Small note about the ack message, As you described above I get the impression you're sending the available buffer each time you ack. Remember that this is a concurrent system. If you for example sent 500 bytes and 500 bytes quickly. When the receiving side processed the first 500 bytes and acked the 1024 available space. The sender could immediately send another 1024 bytes. At this point we'd have 1524 bytes in flight, well exceeding the available buffer. Very likely resulting in an error.

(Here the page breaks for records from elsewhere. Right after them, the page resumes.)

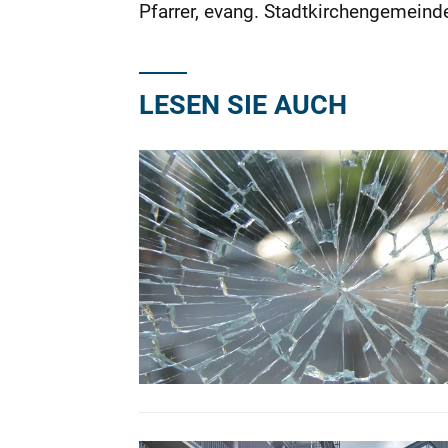
Pfarrer, evang. Stadtkirchengemeind
LESEN SIE AUCH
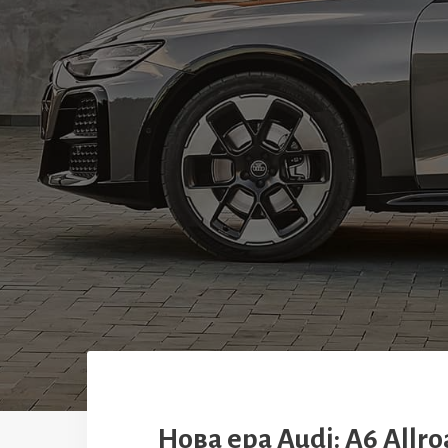
Нова ера Audi: A6 Allr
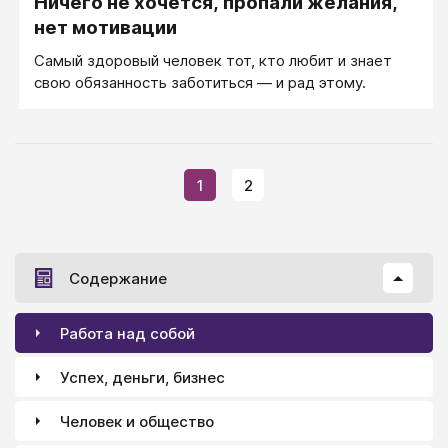
Ничего не хочется, пропали желания,
нет мотивации
Самый здоровый человек тот, кто любит и знает
свою обязанность заботиться — и рад этому.
1
2
Содержание
Работа над собой
Успех, деньги, бизнес
Человек и общество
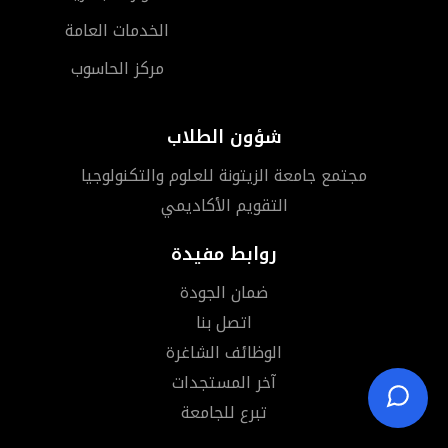
الخدمات العامة
مركز الحاسوب
شؤون الطلاب
مجتمع جامعة الزيتونة للعلوم والتكنولوجيا
التقويم الأكاديمي
روابط مفيدة
ضمان الجودة
اتصل بنا
الوظائف الشاغرة
آخر المستجدات
تبرع للجامعة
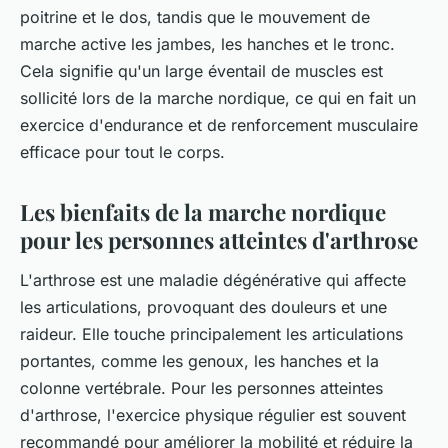
poitrine et le dos, tandis que le mouvement de
marche active les jambes, les hanches et le tronc.
Cela signifie qu'un large éventail de muscles est
sollicité lors de la marche nordique, ce qui en fait un
exercice d'endurance et de renforcement musculaire
efficace pour tout le corps.
Les bienfaits de la marche nordique
pour les personnes atteintes d'arthrose
L'arthrose est une maladie dégénérative qui affecte
les articulations, provoquant des douleurs et une
raideur. Elle touche principalement les articulations
portantes, comme les genoux, les hanches et la
colonne vertébrale. Pour les personnes atteintes
d'arthrose, l'exercice physique régulier est souvent
recommandé pour améliorer la mobilité et réduire la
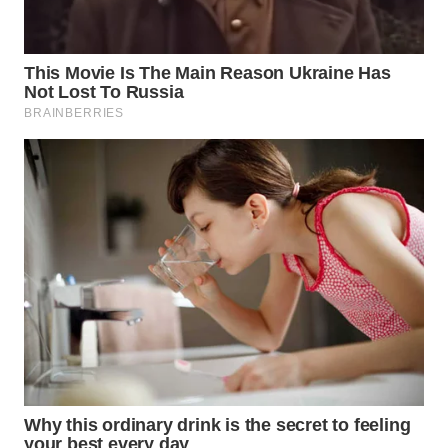
WN
PURWAKARTA
WN
PRIANGAN
TIMUR
WN
SEMARANG
WN
SOLO
WN
BOROBUDUR
WN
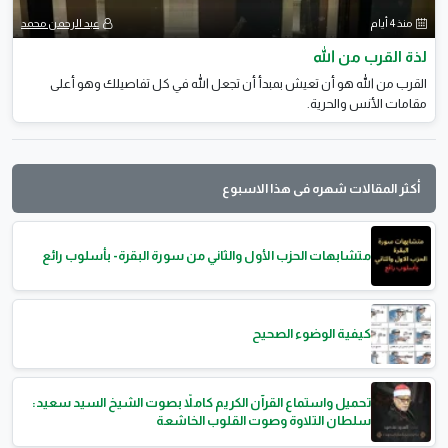
منذ 4 أيام
عبد الرحمن محمد
لذة القرب من الله
القرب من الله هو أن تعيش بمبدأ أن تجعل الله في كل تفاصيلك وهو أعلى
مقامات الأنس والحرية.
أكثر المقالات شهره فى هذا الاسبوع
متشابهات الحزب الأول والثاني من سورة البقرة- بأسلوب رائع
كيفية الوضوء الصحيح
تحميل واستماع القرآن الكريم كاملاً بصوت الشيخ السيد سعيد:
سلطان التلاوة وصوت القلوب الخاشعة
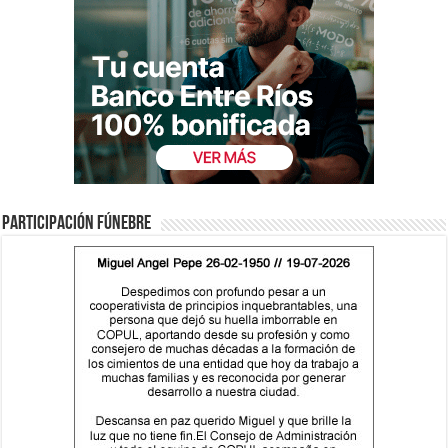
Participación fúnebre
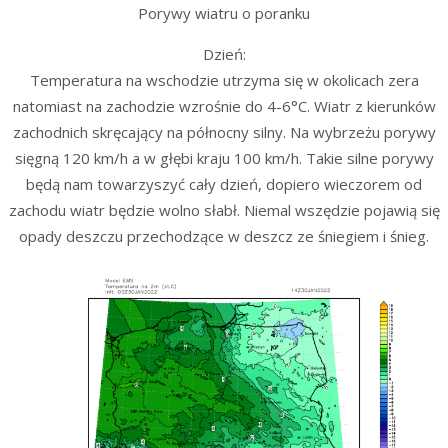
Porywy wiatru o poranku
Dzień:
Temperatura na wschodzie utrzyma się w okolicach zera
natomiast na zachodzie wzrośnie do 4-6°C. Wiatr z kierunków
zachodnich skręcający na północny silny. Na wybrzeżu porywy
sięgną 120 km/h a w głębi kraju 100 km/h. Takie silne porywy
będą nam towarzyszyć cały dzień, dopiero wieczorem od
zachodu wiatr będzie wolno słabł. Niemal wszędzie pojawią się
opady deszczu przechodzące w deszcz ze śniegiem i śnieg.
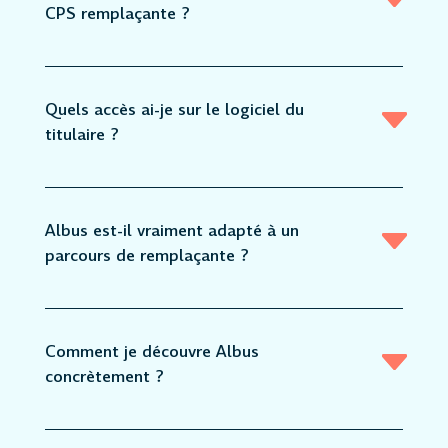
CPS remplaçante ?
Quels accès ai-je sur le logiciel du
titulaire ?
Albus est-il vraiment adapté à un
parcours de remplaçante ?
Comment je découvre Albus
concrètement ?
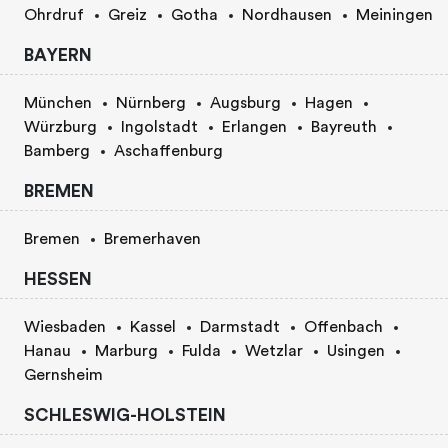
Ohrdruf
Greiz
Gotha
Nordhausen
Meiningen
BAYERN
München
Nürnberg
Augsburg
Hagen
Würzburg
Ingolstadt
Erlangen
Bayreuth
Bamberg
Aschaffenburg
BREMEN
Bremen
Bremerhaven
HESSEN
Wiesbaden
Kassel
Darmstadt
Offenbach
Hanau
Marburg
Fulda
Wetzlar
Usingen
Gernsheim
SCHLESWIG-HOLSTEIN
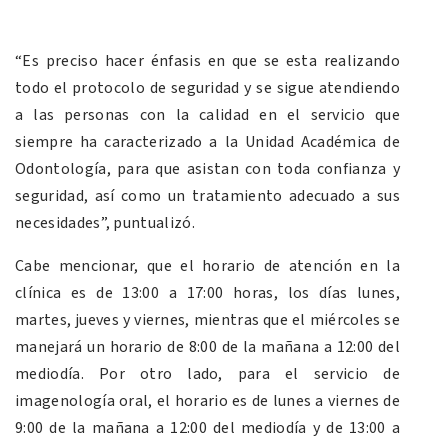
“Es preciso hacer énfasis en que se esta realizando
todo el protocolo de seguridad y se sigue atendiendo
a las personas con la calidad en el servicio que
siempre ha caracterizado a la Unidad Académica de
Odontología, para que asistan con toda confianza y
seguridad, así como un tratamiento adecuado a sus
necesidades”, puntualizó.
Cabe mencionar, que el horario de atención en la
clínica es de 13:00 a 17:00 horas, los días lunes,
martes, jueves y viernes, mientras que el miércoles se
manejará un horario de 8:00 de la mañana a 12:00 del
mediodía. Por otro lado, para el servicio de
imagenología oral, el horario es de lunes a viernes de
9:00 de la mañana a 12:00 del mediodía y de 13:00 a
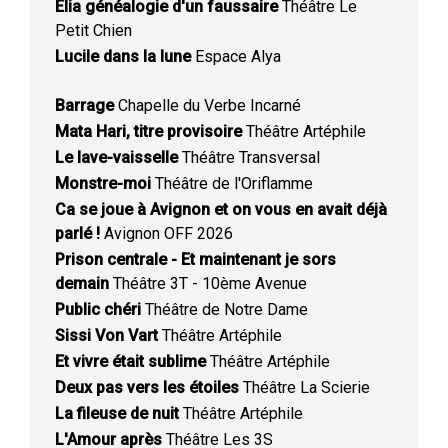
Elia généalogie d'un faussaire
Théâtre Le
Petit Chien
Lucile dans la lune
Espace Alya
Barrage
Chapelle du Verbe Incarné
Mata Hari, titre provisoire
Théâtre Artéphile
Le lave-vaisselle
Théâtre Transversal
Monstre-moi
Théâtre de l'Oriflamme
Ca se joue à Avignon et on vous en avait déjà
parlé !
Avignon OFF 2026
Prison centrale - Et maintenant je sors
demain
Théâtre 3T - 10ème Avenue
Public chéri
Théâtre de Notre Dame
Sissi Von Vart
Théâtre Artéphile
Et vivre était sublime
Théâtre Artéphile
Deux pas vers les étoiles
Théâtre La Scierie
La fileuse de nuit
Théâtre Artéphile
L'Amour après
Théâtre Les 3S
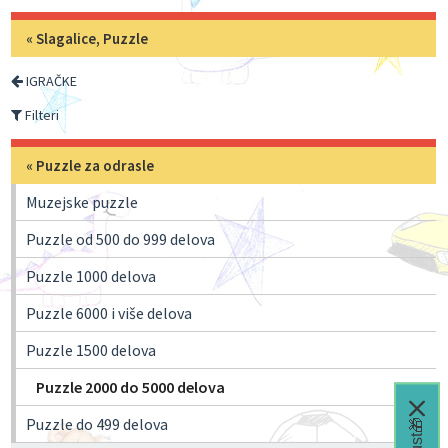
«
Slagalice, Puzzle
IGRAČKE
Filteri
«
Puzzle za odrasle
Muzejske puzzle
Puzzle od 500 do 999 delova
Puzzle 1000 delova
Puzzle 6000 i više delova
Puzzle 1500 delova
Puzzle 2000 do 5000 delova
Puzzle do 499 delova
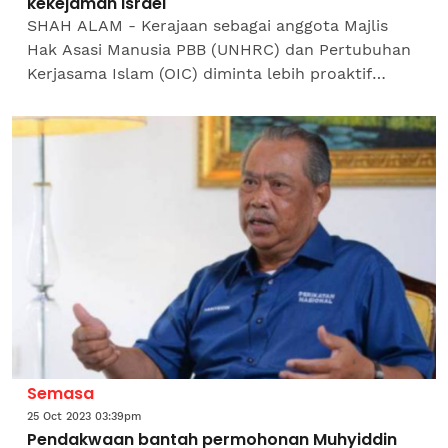
kekejaman Israel
SHAH ALAM - Kerajaan sebagai anggota Majlis
Hak Asasi Manusia PBB (UNHRC) dan Pertubuhan
Kerjasama Islam (OIC) diminta lebih proaktif
untuk mendesak resolusi segera serta merangka
tindakan bagi...
Semasa
25 Oct 2023 03:39pm
Pendakwaan bantah permohonan Muhyiddin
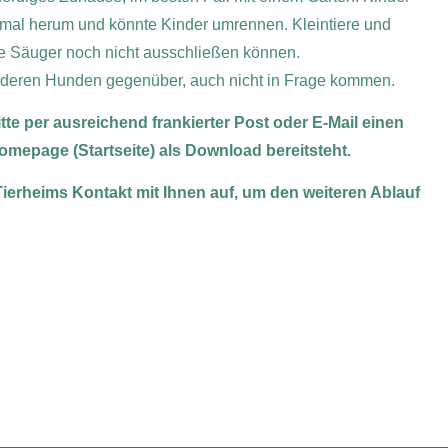
rne mal herum und könnte Kinder umrennen. Kleintiere und
ine Säuger noch nicht ausschließen können.
nderen Hunden gegenüber, auch nicht in Frage kommen.
tte per ausreichend frankierter Post oder E-Mail einen
omepage (Startseite) als Download bereitsteht.
Tierheims Kontakt mit Ihnen auf, um den weiteren Ablauf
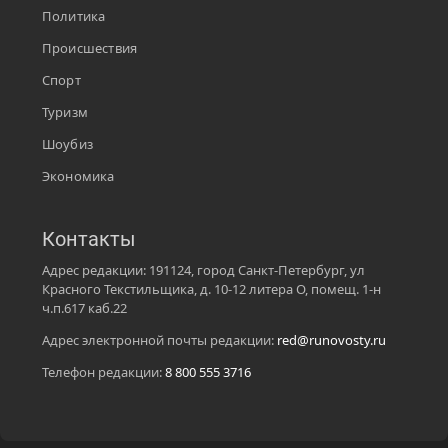
Политика
Происшествия
Спорт
Туризм
Шоубиз
Экономика
Контакты
Адрес редакции: 191124, город Санкт-Петербург, ул
Красного Текстильщика, д. 10-12 литера О, помещ. 1-н
ч.п.617 каб.22
Адрес электронной почты редакции:
red@runovosty.ru
Телефон редакции:
8 800 555 3716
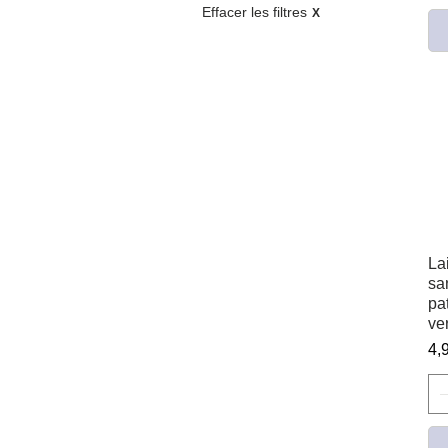
Effacer les filtres
X
La
sa
pa
ve
Pr
4,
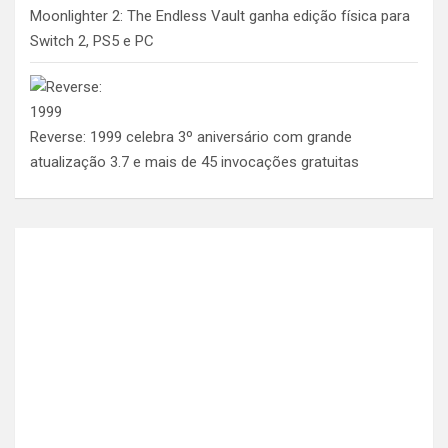
Moonlighter 2: The Endless Vault ganha edição física para
Switch 2, PS5 e PC
Reverse: 1999 celebra 3º aniversário com grande
atualização 3.7 e mais de 45 invocações gratuitas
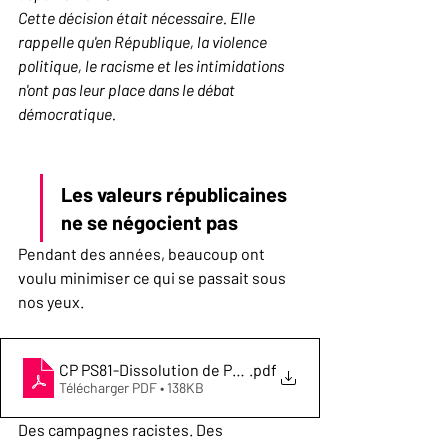
Cette décision était nécessaire. Elle 
rappelle qu'en République, la violence 
politique, le racisme et les intimidations 
n'ont pas leur place dans le débat 
démocratique.
Les valeurs républicaines 
ne se négocient pas
Pendant des années, beaucoup ont 
voulu minimiser ce qui se passait sous 
nos yeux.
CP PS81-Dissolution de Patria Albigès une décision néc
.pdf
Télécharger PDF • 138KB
Des campagnes racistes. Des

I think we should only ack the number of bytes processed and not the number of bytes available. On the sending side we keep a count of available bytes we can send. We subtract after writing and add after receiving the acks. Addition and subtraction here is commutative and atomic so we can't butcher the value. Overwriting this value concurrently will run into consistency problems.

The spec is also light on details for how the error and close messages will work. But also needs more details on how the messages are structured as well. How does an error message look? What details are included in it? Will it have an code and message? Same for the close message.

If we consider each stream as a separate state machine, how do the state transitions work? The sending and receiving streams function independently right, how does that work?

We don't need to go into full implementation detail, but we do need enough of it described so that anyone coming to this cold can understand enough of the structure to start working on it.